[PAGE EXCERPT]
>> begin

By James J Puplava CFP, April 29, 2003
Now that the war is over the economy can begin growing again. Businesses will start spending money and the consumer will once again go back to borrowing and spending. The consumer accounts for close to 70 percent of the U.S. economy. Therefore, what the consumer thinks, his state of mind and what he does is of major concern to policy makers. Today was good news for economists because consumer confidence jumped from 61.4 in March to 81, the biggest increase in 12 years. The jump in confidence is attributed the end of the war in Iraq, a drop in energy prices and a rising stock market. Now economists believe the consumer will go back on a borrowing and spending spree and help jumpstart the economy.

>> end

[WHAT YOU WILL DO]
A. Copy the April 2003 commentary on consumer confidence in full, word for word.
B. In the listing, begin at the line that has "class: Malacostraca" and stop after the line that has "order: Anura". Give only those lines again, swapping "common name" for "vernacular name" and leaving everything else unchanged.

[STORED RECORDS]
>> begin

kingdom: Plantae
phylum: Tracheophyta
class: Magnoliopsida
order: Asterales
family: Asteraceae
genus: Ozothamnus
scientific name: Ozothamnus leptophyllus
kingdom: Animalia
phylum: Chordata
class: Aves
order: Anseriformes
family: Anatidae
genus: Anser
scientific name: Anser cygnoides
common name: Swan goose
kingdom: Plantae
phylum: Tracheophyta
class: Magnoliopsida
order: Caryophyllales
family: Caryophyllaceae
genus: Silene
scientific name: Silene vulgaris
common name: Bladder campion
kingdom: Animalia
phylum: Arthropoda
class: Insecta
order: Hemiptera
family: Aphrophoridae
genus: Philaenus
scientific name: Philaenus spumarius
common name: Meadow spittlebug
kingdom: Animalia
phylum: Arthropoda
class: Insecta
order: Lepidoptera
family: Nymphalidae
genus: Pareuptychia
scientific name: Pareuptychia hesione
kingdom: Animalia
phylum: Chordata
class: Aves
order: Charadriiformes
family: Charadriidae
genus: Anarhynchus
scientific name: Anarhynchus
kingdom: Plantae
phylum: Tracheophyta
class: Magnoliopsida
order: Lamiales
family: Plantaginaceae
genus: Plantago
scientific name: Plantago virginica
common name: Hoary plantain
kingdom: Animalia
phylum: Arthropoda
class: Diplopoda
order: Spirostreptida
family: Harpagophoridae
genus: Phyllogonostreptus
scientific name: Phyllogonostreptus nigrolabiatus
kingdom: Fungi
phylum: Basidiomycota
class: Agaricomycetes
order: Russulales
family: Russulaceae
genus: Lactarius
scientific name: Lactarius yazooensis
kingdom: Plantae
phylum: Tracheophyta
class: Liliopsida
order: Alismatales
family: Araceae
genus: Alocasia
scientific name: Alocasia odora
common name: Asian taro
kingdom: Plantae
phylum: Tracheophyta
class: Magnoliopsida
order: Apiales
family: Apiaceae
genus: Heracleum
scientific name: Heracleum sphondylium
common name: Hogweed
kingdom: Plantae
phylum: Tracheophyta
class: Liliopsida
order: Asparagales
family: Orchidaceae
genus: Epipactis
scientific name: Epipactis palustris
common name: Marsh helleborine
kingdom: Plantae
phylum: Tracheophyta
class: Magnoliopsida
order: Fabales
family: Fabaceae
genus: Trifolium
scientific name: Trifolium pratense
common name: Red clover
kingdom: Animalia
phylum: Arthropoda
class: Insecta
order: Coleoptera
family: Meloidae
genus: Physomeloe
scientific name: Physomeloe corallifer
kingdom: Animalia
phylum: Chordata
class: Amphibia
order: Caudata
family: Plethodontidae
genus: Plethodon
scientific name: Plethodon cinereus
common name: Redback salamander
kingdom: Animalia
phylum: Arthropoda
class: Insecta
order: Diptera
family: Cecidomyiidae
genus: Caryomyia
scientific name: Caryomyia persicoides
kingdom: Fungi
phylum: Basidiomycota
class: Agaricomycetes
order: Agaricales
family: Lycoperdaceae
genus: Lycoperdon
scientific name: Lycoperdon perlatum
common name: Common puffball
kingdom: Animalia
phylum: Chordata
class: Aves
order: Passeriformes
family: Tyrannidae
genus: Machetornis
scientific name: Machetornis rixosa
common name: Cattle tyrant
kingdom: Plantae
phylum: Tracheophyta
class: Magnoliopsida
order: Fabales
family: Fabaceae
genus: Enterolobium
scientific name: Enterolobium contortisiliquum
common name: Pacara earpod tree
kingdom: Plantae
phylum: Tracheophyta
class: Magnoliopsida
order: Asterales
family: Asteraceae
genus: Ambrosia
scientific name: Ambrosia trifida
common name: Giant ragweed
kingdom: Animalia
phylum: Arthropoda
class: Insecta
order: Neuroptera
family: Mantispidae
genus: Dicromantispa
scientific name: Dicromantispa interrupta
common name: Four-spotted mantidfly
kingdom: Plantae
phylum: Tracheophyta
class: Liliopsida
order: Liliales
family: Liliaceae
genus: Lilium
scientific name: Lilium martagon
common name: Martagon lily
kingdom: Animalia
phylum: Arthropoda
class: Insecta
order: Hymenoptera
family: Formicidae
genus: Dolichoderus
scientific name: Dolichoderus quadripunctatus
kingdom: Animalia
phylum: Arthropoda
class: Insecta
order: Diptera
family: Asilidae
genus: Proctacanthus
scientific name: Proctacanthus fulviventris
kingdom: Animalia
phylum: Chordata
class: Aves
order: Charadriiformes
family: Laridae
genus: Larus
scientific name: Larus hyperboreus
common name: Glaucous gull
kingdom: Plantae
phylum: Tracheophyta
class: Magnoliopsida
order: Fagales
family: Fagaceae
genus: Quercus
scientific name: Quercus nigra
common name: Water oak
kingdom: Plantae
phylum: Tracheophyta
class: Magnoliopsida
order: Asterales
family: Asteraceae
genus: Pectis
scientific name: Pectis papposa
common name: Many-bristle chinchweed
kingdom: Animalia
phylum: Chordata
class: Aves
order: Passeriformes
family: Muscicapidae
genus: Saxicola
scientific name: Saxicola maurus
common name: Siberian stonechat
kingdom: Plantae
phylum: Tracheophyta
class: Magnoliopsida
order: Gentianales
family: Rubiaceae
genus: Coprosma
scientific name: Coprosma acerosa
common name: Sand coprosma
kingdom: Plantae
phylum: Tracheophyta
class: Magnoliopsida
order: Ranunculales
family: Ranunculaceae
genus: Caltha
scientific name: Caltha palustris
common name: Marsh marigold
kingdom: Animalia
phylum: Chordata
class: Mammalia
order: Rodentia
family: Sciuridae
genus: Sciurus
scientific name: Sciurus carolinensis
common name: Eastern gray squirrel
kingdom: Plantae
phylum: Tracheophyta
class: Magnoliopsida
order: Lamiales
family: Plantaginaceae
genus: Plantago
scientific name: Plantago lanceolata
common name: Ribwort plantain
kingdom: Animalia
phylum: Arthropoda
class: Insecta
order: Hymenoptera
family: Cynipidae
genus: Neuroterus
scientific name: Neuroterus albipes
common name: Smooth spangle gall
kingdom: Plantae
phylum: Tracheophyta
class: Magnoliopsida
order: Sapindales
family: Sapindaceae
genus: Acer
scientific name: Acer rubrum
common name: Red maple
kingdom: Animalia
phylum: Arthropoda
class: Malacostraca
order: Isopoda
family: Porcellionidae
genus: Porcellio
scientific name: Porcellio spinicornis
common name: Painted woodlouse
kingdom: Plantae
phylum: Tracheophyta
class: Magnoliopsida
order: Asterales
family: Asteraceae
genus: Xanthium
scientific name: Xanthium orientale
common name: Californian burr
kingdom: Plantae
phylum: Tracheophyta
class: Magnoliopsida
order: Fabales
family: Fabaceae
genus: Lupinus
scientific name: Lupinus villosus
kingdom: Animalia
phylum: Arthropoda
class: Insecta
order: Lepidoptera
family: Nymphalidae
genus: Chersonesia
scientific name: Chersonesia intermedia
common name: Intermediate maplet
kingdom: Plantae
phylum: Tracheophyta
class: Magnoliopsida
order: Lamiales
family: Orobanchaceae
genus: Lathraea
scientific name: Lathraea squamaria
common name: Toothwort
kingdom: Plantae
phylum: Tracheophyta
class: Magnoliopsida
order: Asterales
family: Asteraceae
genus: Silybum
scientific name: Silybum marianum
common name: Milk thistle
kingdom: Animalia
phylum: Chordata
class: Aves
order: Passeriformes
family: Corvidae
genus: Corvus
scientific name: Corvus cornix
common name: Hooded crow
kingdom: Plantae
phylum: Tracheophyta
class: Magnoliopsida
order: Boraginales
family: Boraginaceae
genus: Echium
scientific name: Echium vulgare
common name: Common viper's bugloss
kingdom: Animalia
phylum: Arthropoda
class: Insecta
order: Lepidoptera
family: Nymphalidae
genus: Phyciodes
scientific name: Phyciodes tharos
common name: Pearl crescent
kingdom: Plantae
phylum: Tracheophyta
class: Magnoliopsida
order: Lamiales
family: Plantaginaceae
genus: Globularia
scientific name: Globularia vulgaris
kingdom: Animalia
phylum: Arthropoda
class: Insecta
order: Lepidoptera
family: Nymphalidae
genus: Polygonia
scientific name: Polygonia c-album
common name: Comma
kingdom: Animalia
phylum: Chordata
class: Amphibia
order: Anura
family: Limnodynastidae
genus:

>> end

[TASK ANSWERS]
A.
By James J Puplava CFP, April 29, 2003
Now that the war is over the economy can begin growing again. Businesses will start spending money and the consumer will once again go back to borrowing and spending. The consumer accounts for close to 70 percent of the U.S. economy. Therefore, what the consumer thinks, his state of mind and what he does is of major concern to policy makers. Today was good news for economists because consumer confidence jumped from 61.4 in March to 81, the biggest increase in 12 years. The jump in confidence is attributed the end of the war in Iraq, a drop in energy prices and a rising stock market. Now economists believe the consumer will go back on a borrowing and spending spree and help jumpstart the economy.

B.
class: Malacostraca
order: Isopoda
family: Porcellionidae
genus: Porcellio
scientific name: Porcellio spinicornis
vernacular name: Painted woodlouse
kingdom: Plantae
phylum: Tracheophyta
class: Magnoliopsida
order: Asterales
family: Asteraceae
genus: Xanthium
scientific name: Xanthium orientale
vernacular name: Californian burr
kingdom: Plantae
phylum: Tracheophyta
class: Magnoliopsida
order: Fabales
family: Fabaceae
genus: Lupinus
scientific name: Lupinus villosus
kingdom: Animalia
phylum: Arthropoda
class: Insecta
order: Lepidoptera
family: Nymphalidae
genus: Chersonesia
scientific name: Chersonesia intermedia
vernacular name: Intermediate maplet
kingdom: Plantae
phylum: Tracheophyta
class: Magnoliopsida
order: Lamiales
family: Orobanchaceae
genus: Lathraea
scientific name: Lathraea squamaria
vernacular name: Toothwort
kingdom: Plantae
phylum: Tracheophyta
class: Magnoliopsida
order: Asterales
family: Asteraceae
genus: Silybum
scientific name: Silybum marianum
vernacular name: Milk thistle
kingdom: Animalia
phylum: Chordata
class: Aves
order: Passeriformes
family: Corvidae
genus: Corvus
scientific name: Corvus cornix
vernacular name: Hooded crow
kingdom: Plantae
phylum: Tracheophyta
class: Magnoliopsida
order: Boraginales
family: Boraginaceae
genus: Echium
scientific name: Echium vulgare
vernacular name: Common viper's bugloss
kingdom: Animalia
phylum: Arthropoda
class: Insecta
order: Lepidoptera
family: Nymphalidae
genus: Phyciodes
scientific name: Phyciodes tharos
vernacular name: Pearl crescent
kingdom: Plantae
phylum: Tracheophyta
class: Magnoliopsida
order: Lamiales
family: Plantaginaceae
genus: Globularia
scientific name: Globularia vulgaris
kingdom: Animalia
phylum: Arthropoda
class: Insecta
order: Lepidoptera
family: Nymphalidae
genus: Polygonia
scientific name: Polygonia c-album
vernacular name: Comma
kingdom: Animalia
phylum: Chordata
class: Amphibia
order: Anura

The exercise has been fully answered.